Um Síndico de um condomínio condenado por racismo por impedir que a filha de uma empregada doméstica ,que trabalhava e morava com seus patrões, no Ceará, usasse a piscina do condomínio, teve um pedido de habeas corpus negado pelo Superior Tribunal de Justiça – STJ.
O homem alegou a ausência de justa causa para trancar a ação penal, mas o STJ afastou a alegação do réu por entender que havia provas suficientes apresentadas no inquérito policial, o que sustentava a denúncia e consequentemente a manutenção de sua condenação a um ano de reclusão em regime aberto. Mas , antes esta pena já havia sido substituída pela prestação de serviço à comunidade, o que continuou valendo.
Mais informações na matéria abaixo do STJ.
STJ - Negado habeas corpus a homem condenado por racismo contra a filha de uma empregada
A Quinta Turma do Superior Tribunal de Justiça (STJ) negou o recurso em habeas corpus em que um homem condenado por racismo no Ceará pedia o trancamento da ação penal por ausência de justa causa.
O homem foi condenado por incitar discriminação racial contra uma adolescente que residia no mesmo condomínio que ele. A menina era filha de empregada doméstica e morava no apartamento onde a mãe trabalhava. A jovem fez amizade com outras adolescentes que moravam no mesmo condomínio e passou a frequentar a piscina do prédio.
O denunciado, que exercia a função de síndico, informou ao morador do apartamento em que a menina vivia que não era permitido aos empregados usar a piscina. Ele afirmou que isso era proibido pelo fato de a garota ser filha de uma empregada doméstica. Na ocasião, um funcionário encerrou o acesso à piscina antes do horário habitual.
A mãe da menina resolveu registrar um boletim de ocorrência quando soube das restrições impostas pelo então síndico. No depoimento da jovem e de testemunhas, consta que o homem se referia à vítima como “aquela negrinha” e que ele teria alertado algumas mães sobre a inconveniência de permitirem que as filhas tivessem amizade com a filha da empregada doméstica.

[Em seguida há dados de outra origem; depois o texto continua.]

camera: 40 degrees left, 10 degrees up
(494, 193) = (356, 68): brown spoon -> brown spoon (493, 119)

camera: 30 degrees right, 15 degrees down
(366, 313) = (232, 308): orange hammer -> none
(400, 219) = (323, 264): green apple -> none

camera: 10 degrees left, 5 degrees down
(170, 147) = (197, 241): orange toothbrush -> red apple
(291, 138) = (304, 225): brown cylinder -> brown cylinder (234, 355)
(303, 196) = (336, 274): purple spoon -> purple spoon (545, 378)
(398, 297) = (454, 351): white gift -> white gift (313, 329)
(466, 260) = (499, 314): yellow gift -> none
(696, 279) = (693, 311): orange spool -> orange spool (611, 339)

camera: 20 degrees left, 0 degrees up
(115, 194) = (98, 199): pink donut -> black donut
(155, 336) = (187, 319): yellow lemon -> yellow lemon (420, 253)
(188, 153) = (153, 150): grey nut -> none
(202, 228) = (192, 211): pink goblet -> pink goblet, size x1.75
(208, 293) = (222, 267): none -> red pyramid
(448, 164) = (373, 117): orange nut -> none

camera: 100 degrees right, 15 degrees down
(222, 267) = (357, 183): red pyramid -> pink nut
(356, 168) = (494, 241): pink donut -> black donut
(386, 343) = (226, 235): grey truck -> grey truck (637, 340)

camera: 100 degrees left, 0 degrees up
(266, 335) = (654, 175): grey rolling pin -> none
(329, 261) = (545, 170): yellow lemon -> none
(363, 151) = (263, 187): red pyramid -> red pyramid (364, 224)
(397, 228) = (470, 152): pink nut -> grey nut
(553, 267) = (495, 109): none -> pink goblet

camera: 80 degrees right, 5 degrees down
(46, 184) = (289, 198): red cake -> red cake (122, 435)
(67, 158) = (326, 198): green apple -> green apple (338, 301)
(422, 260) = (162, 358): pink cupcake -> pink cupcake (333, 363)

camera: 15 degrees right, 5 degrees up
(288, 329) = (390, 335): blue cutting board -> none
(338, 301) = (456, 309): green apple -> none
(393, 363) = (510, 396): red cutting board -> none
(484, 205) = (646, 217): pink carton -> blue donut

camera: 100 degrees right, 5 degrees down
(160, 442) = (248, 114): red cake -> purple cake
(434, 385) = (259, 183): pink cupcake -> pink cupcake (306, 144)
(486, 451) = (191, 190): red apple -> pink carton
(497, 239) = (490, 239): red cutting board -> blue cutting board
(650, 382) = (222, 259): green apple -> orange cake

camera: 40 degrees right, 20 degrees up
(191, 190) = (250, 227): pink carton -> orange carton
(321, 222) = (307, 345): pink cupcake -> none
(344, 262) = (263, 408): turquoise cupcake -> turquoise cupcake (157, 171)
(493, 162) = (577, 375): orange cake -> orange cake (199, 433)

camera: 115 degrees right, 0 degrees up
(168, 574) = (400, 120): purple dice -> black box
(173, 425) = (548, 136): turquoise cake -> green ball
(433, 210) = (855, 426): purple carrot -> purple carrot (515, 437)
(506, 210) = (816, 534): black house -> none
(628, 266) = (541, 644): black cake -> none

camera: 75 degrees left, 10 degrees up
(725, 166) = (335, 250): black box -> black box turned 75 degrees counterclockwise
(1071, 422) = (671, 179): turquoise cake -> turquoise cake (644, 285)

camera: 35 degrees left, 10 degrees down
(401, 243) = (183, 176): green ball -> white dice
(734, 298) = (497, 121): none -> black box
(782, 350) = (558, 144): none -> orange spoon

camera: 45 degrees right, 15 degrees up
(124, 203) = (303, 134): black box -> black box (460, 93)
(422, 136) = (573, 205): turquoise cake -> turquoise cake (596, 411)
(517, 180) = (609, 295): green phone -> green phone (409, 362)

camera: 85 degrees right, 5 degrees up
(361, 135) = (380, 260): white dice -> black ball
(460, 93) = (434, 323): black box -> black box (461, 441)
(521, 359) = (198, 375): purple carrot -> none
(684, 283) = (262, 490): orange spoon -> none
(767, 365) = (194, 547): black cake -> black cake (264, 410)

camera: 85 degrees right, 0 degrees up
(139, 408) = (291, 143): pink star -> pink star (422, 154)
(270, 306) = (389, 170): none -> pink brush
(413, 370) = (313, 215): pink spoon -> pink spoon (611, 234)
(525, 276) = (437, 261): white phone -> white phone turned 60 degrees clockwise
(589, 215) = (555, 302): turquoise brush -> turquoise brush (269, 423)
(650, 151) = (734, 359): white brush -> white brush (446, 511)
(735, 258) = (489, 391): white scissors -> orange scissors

O homem foi condenado a um ano de reclusão em regime aberto. A pena foi substituída por uma restritiva de direitos – prestação de serviço à comunidade.
Para o relator, ministro Jorge Mussi, o trancamento da ação pela via de habeas corpus só é admissível quando a ausência de indícios que fundamentam a acusação é demonstrada sem a necessidade de exame do conjunto fático ou probatório.
O ministro afastou a alegação de carência de justa causa por entender que os elementos de informação produzidos no inquérito policial davam base adequada à denúncia. Jorge Mussi ressaltou ainda que o argumento foi enfraquecido, também, pela existência de posterior sentença condenatória.